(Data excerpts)
________________________________________
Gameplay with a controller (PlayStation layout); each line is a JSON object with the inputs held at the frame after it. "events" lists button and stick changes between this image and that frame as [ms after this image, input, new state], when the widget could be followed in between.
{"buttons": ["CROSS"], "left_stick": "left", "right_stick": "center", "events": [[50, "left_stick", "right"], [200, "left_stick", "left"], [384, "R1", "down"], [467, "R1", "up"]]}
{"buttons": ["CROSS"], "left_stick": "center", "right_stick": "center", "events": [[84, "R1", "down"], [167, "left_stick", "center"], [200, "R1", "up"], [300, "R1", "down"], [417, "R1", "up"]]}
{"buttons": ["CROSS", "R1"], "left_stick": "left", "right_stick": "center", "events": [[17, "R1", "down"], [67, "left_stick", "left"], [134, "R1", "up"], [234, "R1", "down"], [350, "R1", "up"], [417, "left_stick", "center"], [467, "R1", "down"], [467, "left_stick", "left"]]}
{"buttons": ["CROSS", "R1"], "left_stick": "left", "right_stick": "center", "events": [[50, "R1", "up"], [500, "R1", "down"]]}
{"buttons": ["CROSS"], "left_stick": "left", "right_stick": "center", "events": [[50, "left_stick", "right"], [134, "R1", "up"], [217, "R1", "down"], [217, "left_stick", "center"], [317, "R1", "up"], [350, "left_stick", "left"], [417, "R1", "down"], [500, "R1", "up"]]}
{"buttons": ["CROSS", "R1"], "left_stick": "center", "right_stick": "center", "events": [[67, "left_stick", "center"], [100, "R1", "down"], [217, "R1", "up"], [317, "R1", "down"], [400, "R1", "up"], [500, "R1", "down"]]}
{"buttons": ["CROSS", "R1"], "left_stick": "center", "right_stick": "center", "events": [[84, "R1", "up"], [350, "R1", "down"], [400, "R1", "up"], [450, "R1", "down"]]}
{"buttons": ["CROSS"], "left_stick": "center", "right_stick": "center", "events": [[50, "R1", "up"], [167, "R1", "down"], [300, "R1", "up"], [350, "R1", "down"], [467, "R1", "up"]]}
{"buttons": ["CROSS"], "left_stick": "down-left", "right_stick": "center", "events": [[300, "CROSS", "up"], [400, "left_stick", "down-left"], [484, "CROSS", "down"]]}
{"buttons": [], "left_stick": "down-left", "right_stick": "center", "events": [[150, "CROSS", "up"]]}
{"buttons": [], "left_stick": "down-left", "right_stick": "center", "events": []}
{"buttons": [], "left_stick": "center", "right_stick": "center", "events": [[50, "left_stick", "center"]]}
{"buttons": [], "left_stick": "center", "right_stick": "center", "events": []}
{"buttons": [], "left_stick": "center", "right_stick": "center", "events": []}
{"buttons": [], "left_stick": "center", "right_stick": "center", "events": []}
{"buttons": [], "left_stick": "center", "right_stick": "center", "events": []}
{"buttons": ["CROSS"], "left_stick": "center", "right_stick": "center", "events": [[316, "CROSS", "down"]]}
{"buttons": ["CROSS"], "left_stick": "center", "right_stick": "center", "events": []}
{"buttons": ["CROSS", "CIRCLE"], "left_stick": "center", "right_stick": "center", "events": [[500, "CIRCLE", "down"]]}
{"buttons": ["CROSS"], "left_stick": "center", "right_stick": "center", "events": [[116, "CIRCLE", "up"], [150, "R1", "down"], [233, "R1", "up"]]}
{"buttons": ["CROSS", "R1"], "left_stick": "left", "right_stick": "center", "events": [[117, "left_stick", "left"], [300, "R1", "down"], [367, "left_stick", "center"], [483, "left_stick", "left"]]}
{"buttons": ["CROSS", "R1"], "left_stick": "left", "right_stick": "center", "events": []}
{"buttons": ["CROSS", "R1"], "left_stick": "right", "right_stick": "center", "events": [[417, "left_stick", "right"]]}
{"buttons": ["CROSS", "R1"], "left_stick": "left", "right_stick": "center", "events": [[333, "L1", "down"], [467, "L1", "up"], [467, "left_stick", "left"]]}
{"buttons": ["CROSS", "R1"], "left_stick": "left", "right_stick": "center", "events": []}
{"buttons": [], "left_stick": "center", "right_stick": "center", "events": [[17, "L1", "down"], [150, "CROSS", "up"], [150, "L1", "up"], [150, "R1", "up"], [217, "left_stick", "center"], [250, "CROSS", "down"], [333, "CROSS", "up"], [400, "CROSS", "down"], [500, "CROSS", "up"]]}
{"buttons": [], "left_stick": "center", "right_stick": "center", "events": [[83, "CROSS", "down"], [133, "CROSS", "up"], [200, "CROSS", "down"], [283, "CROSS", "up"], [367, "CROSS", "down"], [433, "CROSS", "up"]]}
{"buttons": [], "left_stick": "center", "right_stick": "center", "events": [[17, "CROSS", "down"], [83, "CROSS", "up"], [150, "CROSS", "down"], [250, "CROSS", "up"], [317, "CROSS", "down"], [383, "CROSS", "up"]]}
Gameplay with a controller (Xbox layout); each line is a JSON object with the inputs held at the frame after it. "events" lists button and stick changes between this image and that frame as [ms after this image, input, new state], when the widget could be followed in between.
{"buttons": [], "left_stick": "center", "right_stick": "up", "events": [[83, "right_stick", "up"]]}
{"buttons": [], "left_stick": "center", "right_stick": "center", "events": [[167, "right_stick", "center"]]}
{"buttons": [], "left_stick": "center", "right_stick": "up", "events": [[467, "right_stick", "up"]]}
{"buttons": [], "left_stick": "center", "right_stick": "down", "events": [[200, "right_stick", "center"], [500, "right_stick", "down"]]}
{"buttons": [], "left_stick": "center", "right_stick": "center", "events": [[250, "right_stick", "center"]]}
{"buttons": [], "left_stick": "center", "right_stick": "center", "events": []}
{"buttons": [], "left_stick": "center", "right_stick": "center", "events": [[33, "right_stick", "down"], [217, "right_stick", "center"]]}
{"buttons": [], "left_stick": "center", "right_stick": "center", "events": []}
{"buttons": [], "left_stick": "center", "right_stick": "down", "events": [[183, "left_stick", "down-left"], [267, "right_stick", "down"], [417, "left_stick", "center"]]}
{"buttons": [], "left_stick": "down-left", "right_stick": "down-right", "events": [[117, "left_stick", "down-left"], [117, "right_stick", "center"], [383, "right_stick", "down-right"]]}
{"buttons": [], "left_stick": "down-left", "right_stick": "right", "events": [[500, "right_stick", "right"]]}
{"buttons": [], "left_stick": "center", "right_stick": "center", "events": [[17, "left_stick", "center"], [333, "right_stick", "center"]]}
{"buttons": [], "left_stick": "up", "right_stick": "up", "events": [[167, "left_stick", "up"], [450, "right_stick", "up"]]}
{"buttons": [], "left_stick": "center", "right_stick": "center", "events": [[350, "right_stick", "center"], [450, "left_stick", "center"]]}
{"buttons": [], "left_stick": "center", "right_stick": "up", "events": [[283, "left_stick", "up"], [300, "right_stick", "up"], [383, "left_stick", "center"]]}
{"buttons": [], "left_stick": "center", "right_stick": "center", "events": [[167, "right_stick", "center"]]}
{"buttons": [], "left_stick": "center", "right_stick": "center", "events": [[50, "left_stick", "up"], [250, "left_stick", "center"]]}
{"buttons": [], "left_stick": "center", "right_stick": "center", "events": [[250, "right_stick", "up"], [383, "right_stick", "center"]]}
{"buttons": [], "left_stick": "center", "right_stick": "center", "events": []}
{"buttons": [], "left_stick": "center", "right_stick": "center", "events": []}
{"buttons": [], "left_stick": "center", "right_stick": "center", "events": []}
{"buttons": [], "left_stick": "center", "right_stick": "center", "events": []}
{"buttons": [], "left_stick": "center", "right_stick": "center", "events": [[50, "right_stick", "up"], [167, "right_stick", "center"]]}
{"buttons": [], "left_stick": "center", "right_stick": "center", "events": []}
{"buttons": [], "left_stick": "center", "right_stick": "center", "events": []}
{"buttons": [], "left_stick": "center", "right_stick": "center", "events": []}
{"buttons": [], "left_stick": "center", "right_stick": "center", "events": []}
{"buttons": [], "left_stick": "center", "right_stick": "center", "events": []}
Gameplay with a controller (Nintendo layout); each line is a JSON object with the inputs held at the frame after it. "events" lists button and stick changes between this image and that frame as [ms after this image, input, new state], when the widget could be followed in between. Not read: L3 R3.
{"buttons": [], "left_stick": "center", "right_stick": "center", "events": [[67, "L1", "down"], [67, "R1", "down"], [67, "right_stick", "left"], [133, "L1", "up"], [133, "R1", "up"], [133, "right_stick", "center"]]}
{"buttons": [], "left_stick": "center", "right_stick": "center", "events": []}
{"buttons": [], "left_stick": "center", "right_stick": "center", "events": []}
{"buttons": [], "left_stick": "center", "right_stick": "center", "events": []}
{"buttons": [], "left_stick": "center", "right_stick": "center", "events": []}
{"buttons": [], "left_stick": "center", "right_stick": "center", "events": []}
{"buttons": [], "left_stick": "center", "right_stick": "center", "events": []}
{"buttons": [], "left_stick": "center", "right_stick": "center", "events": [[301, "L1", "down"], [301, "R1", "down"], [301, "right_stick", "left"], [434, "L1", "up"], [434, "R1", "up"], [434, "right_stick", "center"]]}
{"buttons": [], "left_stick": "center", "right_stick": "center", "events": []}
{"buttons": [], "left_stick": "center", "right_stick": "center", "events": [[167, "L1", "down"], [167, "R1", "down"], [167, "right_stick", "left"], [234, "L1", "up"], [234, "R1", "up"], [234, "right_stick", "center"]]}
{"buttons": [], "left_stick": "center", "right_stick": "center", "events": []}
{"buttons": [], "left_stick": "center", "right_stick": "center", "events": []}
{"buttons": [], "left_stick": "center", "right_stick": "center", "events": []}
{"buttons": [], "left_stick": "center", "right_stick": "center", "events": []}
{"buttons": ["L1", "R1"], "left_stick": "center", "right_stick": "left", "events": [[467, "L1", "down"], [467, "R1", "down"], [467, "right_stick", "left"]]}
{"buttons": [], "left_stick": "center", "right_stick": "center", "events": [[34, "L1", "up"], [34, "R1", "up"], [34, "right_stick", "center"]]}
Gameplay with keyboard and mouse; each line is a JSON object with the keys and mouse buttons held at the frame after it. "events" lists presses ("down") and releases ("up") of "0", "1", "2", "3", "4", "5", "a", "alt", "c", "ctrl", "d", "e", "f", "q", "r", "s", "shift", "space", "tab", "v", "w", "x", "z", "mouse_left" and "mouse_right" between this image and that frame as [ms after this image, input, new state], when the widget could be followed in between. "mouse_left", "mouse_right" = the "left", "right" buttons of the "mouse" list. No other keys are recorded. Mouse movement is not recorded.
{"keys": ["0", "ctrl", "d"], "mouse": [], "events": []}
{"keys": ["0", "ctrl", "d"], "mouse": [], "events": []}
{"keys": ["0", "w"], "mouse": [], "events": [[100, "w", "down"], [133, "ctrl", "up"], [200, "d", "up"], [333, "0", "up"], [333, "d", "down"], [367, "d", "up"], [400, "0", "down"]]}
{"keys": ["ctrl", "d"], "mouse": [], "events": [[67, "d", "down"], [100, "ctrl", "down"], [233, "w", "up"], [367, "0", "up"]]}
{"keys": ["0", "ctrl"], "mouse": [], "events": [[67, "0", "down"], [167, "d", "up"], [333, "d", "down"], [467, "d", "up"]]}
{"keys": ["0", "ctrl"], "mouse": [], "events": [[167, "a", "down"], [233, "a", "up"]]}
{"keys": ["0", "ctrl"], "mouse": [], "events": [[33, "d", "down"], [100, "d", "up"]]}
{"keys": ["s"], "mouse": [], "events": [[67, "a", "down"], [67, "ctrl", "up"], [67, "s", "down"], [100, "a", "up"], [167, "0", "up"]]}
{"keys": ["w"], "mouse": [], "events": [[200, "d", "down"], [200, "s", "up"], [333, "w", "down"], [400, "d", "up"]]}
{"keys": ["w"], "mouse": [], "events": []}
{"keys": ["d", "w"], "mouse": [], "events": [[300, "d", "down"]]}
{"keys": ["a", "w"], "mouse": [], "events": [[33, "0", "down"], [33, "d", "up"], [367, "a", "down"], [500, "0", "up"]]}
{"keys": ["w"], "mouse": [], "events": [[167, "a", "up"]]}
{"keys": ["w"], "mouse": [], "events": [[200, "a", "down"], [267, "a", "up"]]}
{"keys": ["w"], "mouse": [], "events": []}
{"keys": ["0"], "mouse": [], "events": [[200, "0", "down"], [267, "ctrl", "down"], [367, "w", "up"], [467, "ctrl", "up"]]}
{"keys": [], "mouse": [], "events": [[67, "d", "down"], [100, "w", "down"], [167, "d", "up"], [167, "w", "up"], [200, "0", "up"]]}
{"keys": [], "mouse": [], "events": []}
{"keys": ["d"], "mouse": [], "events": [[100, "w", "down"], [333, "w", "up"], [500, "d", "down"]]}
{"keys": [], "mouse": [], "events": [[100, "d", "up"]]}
________________________________________
Check every line in the entries for the word "CIRCLE". State how many have it, with no other text.

2